Derivation of Trapezoidal Rule Formula

We can calculate the value of a definite integral by using trapezoids to divide the area under the curve for the given function.

Trapezoidal Rule Statement: Let f(x) be a continuous function on the interval (a, b). Now divide the intervals (a, b) into n equal sub-intervals with each of width,

Δx = (b – a)/n, such that a = x₀ < x₁ < x₂ < x₃ <…..< x_n = b

Then the Trapezoidal Rule formula for area approximating the definite integral ^b∫_af(x)dx is given by:

^b∫_af(x) dx ≈ T_n = △x/2 [f(x₀) + 2f(x₁) + 2f(x₂) +….2f(x_n-1) + f(x_n)]

where, x_i = a + i△x

If n → ∞, R.H.S of the expression approaches the definite integral ^b∫_a f(x)dx

Proof:

To prove the trapezoidal rule, consider a curve as shown in the figure above and divide the area under that curve into trapezoids.
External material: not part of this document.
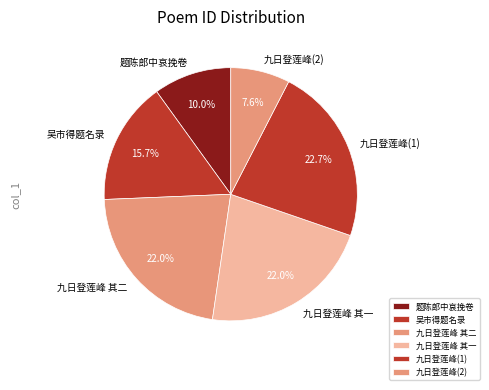

How much of the chart is everything except 题陈郎中哀挽卷?

90.0%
We see that the first trapezoid has a height Δx and parallel bases of length y₀ or f(x₀) and y₁ or f₁. Thus, the area of the first trapezoid in the above figure can be given as,

(1/2) Δx [f(x₀) + f(x₁)]

The areas of the remaining trapezoids are (1/2)Δx [f(x₁) + f(x₂)], (1/2)Δx [f(x₂) + f(x₃)], and so on.

Consequently,

∫^b_a f(x) dx ≈ (1/2)Δx (f(x₀)+f(x₁) ) + (1/2)Δx (f(x₁)+f(x₂) ) + (1/2)Δx (f(x₂)+f(x₃) ) + … + (1/2)Δx (f(_n-1) + f(x_n) )

After taking out a common factor of (1/2)Δx and combining like terms, we have,

∫^b_a f(x) dx≈ (Δx/2) (f(x₀)+2 f(x₁)+2 f(x₂)+2 f(x₃)+ … +2f(_n-1) + f(x_n) )